И сразу жгучая боль словно каленой спицей пронизывала мне грудь, как будто тот голос, который на исповеди назвал Белому монаху мое имя, вновь давал из сокровенной глубины недоступный внешнему слуху ответ.

Какие еще особенности в облике моего новоиспеченного отца бросились мне в глаза в тот памятный вечер? Пожалуй, зоб... Да, конечно, не обратить внимания на сей чудовищный нарост с левой стороны шеи славного фонарщика было попросту невозможно, доходило до того, что воротники его сюртуков приходилось разрезать до самого плеча, иначе барон не смог бы двинуть головой ни вправо, ни влево.

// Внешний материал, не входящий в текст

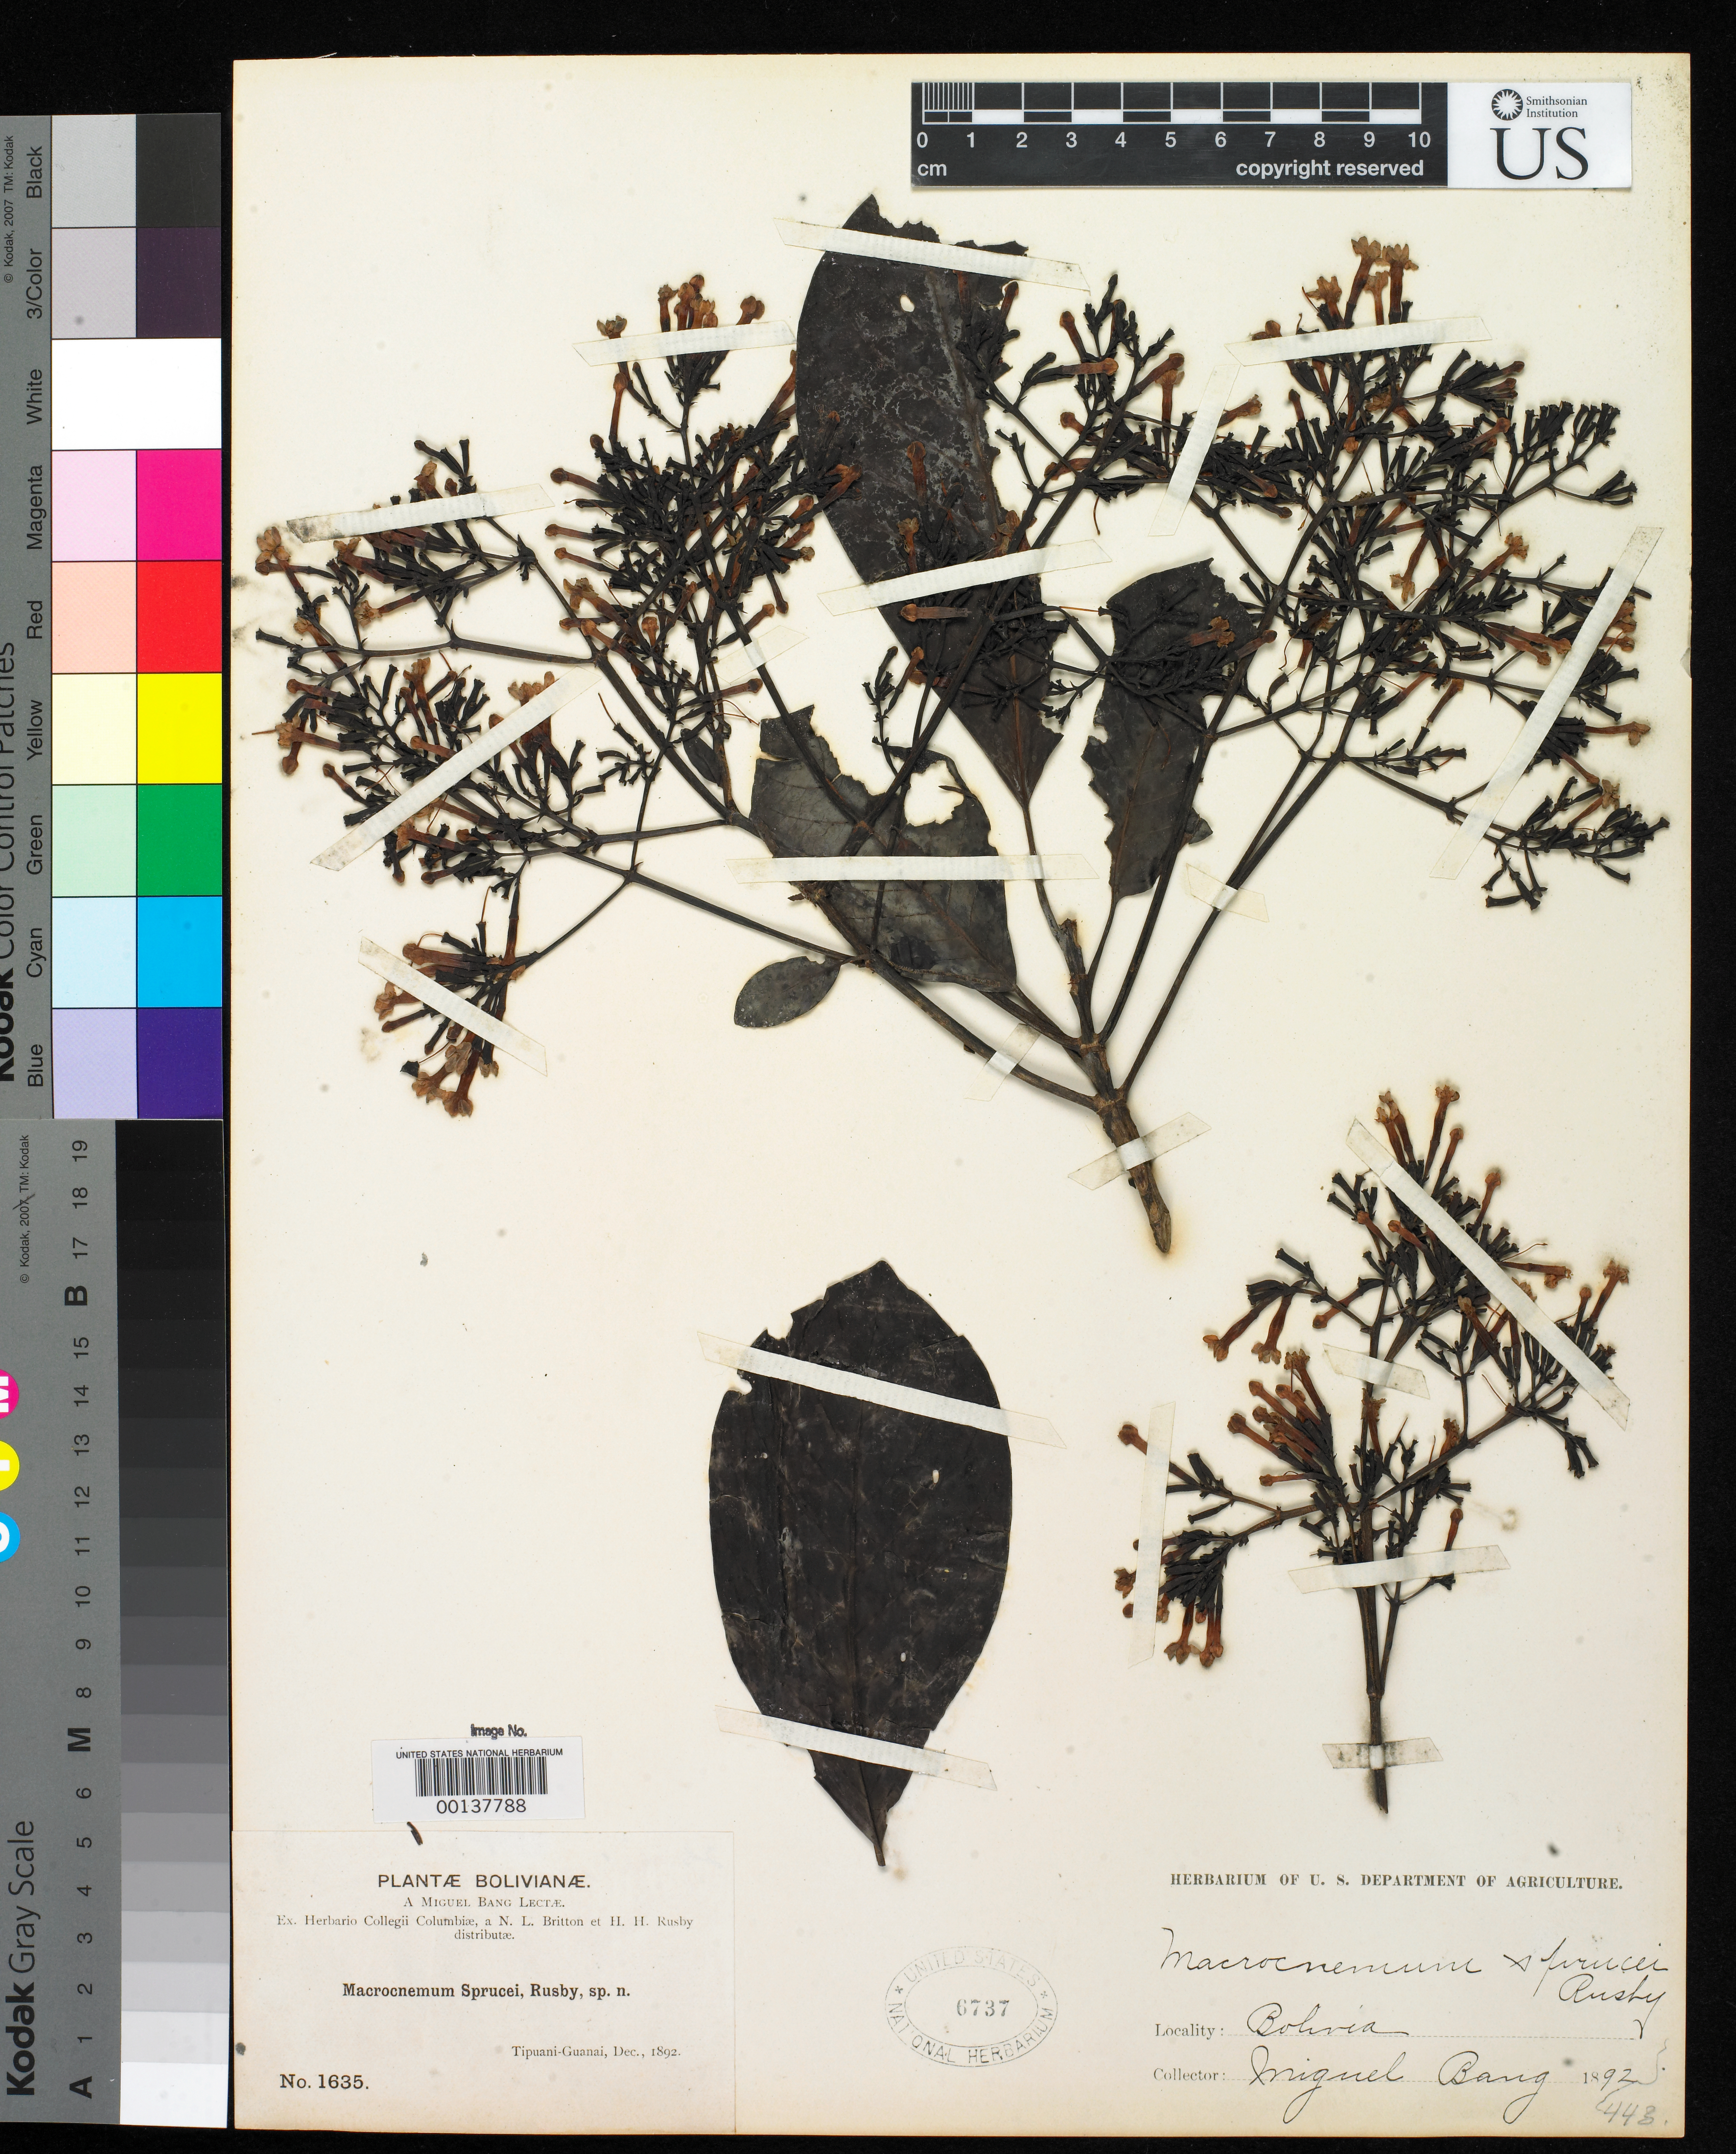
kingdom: Plantae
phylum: Tracheophyta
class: Magnoliopsida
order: Gentianales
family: Rubiaceae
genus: Macrocnemum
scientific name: Macrocnemum sprucei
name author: Rusby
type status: Type Collection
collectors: M. Bang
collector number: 1635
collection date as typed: Dec 1892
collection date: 1892-12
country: Bolivia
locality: Tipuani - Guanai.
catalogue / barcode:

По ночам, повисая на спинке кресла, сюртук преображался, теперь это был обезглавленный труп, и вид его внушал мне какой-то неописуемый ужас; но все мои страхи мгновенно рассеивались, стоило только крепко-крепко зажмуриться и вызвать в памяти образ барона, окутанный тем чудесным ореолом нежности, который, казалось, излучало все существо этого удивительно чистого человека. И хотя, глядя на моего приемного отца с его седой бородой, которая, подобно растрепанному венику, топорщилась на уродливом зобе, трудно было удержаться от улыбки, тем не менее присутствовало в натуре этого не от мира сего фонарщика нечто до того деликатное и трогательное, беззащитно-детское и доверчивое, что казалось просто невозможным обидеть или обмануть его, а когда он напускал на себя грозный вид и строго поглядывал сквозь толстые стекла своего старомодного пенсне, то не было для меня на всем белом свете никого ближе и роднее.